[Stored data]
^^^^^^^^^^^^^^^^

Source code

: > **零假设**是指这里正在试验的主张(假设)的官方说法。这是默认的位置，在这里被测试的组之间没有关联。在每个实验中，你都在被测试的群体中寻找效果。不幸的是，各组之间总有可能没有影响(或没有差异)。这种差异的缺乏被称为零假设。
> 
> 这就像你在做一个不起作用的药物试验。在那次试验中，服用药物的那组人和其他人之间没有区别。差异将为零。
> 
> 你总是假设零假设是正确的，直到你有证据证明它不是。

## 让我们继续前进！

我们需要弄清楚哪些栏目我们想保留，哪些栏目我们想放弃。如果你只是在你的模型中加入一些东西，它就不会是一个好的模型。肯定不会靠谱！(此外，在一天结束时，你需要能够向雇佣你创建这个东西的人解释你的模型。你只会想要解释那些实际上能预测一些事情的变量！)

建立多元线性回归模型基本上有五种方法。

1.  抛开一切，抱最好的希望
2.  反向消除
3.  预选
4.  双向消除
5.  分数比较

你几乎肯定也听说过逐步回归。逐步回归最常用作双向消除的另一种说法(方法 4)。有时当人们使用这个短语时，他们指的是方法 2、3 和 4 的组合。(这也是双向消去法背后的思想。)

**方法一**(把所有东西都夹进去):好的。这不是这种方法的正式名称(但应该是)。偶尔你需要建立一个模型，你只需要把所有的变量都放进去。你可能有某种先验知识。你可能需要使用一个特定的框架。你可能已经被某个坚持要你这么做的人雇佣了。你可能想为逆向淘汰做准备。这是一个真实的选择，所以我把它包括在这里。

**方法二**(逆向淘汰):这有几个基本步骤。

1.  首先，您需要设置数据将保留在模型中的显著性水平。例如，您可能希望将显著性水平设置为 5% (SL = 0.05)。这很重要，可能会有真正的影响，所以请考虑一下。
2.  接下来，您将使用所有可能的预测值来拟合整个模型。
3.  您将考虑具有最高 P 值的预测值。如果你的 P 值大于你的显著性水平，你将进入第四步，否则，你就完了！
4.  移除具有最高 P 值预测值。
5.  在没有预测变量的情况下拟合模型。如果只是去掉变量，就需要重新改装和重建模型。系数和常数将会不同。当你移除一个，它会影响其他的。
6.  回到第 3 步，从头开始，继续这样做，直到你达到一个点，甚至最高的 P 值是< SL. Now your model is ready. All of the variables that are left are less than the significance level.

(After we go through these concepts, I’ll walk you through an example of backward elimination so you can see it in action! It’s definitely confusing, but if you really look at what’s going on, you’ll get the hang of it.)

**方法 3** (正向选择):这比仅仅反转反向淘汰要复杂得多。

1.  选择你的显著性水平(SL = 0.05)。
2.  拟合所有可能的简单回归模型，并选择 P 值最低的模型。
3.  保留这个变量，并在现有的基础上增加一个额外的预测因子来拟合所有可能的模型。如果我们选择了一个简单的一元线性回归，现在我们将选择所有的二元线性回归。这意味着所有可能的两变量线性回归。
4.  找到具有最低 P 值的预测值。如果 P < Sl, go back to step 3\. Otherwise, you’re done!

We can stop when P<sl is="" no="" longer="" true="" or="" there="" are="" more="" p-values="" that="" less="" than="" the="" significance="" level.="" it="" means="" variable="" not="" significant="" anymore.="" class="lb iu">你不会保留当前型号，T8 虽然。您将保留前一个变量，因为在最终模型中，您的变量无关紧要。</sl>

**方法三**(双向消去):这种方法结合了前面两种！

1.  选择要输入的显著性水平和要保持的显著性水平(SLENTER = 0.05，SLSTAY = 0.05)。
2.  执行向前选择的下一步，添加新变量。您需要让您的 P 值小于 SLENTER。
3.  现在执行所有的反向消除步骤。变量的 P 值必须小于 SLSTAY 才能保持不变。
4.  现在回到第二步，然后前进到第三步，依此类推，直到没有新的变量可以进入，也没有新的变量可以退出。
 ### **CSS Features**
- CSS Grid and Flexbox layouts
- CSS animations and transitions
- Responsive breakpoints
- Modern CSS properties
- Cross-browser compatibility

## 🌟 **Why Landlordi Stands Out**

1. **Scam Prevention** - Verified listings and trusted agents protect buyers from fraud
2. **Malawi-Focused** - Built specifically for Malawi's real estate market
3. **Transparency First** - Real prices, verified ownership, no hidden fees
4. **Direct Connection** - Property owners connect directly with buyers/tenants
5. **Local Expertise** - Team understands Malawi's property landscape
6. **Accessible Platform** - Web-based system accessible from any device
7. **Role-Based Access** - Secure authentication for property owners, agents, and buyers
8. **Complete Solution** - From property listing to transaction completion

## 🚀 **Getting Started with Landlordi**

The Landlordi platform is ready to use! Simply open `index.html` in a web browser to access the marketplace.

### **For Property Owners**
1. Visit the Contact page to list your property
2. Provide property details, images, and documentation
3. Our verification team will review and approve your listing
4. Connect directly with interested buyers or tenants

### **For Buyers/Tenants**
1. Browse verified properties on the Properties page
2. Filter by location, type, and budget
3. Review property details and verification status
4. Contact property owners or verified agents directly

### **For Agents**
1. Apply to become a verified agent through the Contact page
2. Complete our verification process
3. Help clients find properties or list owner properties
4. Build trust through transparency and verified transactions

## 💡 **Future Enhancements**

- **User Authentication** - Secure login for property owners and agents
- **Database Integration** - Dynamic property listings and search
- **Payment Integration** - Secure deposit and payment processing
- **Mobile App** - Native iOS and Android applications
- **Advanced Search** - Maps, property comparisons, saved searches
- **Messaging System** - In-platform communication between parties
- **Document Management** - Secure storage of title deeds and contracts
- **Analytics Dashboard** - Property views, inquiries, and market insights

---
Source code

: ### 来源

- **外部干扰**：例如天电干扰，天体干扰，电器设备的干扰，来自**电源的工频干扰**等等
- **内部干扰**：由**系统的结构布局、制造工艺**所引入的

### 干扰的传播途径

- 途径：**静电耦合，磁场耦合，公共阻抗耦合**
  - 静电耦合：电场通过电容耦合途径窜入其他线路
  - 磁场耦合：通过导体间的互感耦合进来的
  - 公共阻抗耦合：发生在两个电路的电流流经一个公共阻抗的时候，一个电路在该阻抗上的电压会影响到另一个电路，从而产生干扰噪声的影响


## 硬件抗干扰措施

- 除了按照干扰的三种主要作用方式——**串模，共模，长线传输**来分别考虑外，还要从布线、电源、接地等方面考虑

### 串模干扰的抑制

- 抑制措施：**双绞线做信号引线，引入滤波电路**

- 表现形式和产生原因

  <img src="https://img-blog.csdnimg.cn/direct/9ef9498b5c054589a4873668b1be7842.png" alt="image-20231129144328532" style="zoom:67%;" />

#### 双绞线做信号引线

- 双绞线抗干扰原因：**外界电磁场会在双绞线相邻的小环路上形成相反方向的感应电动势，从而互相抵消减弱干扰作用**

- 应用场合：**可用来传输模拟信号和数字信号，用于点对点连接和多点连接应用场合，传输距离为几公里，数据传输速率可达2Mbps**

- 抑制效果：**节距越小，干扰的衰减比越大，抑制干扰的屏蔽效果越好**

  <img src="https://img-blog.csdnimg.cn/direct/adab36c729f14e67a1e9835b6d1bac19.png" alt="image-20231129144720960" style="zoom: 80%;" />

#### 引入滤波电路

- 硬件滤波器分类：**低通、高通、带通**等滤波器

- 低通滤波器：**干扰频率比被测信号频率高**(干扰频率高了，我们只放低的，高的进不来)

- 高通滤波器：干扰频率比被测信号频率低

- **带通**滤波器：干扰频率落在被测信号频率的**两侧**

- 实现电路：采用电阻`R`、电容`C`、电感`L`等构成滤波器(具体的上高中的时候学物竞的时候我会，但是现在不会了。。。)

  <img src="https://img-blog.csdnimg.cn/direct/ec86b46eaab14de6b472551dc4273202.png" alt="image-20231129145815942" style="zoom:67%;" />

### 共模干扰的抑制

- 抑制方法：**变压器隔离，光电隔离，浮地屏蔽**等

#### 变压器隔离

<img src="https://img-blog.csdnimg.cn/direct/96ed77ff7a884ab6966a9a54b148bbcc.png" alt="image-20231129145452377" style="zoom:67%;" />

^^^^^^^^^^^^^^^^

Problem to solve –
In the entries above, find the line holding "- Modern CSS properties" and the line holding "- **Payment Integration**"; print both of them and every line between, exactly, and nothing else.

Expected answer –
- Modern CSS properties
- Cross-browser compatibility

## 🌟 **Why Landlordi Stands Out**

1. **Scam Prevention** - Verified listings and trusted agents protect buyers from fraud
2. **Malawi-Focused** - Built specifically for Malawi's real estate market
3. **Transparency First** - Real prices, verified ownership, no hidden fees
4. **Direct Connection** - Property owners connect directly with buyers/tenants
5. **Local Expertise** - Team understands Malawi's property landscape
6. **Accessible Platform** - Web-based system accessible from any device
7. **Role-Based Access** - Secure authentication for property owners, agents, and buyers
8. **Complete Solution** - From property listing to transaction completion

## 🚀 **Getting Started with Landlordi**

The Landlordi platform is ready to use! Simply open `index.html` in a web browser to access the marketplace.

### **For Property Owners**
1. Visit the Contact page to list your property
2. Provide property details, images, and documentation
3. Our verification team will review and approve your listing
4. Connect directly with interested buyers or tenants

### **For Buyers/Tenants**
1. Browse verified properties on the Properties page
2. Filter by location, type, and budget
3. Review property details and verification status
4. Contact property owners or verified agents directly

### **For Agents**
1. Apply to become a verified agent through the Contact page
2. Complete our verification process
3. Help clients find properties or list owner properties
4. Build trust through transparency and verified transactions

## 💡 **Future Enhancements**

- **User Authentication** - Secure login for property owners and agents
- **Database Integration** - Dynamic property listings and search
- **Payment Integration** - Secure deposit and payment processing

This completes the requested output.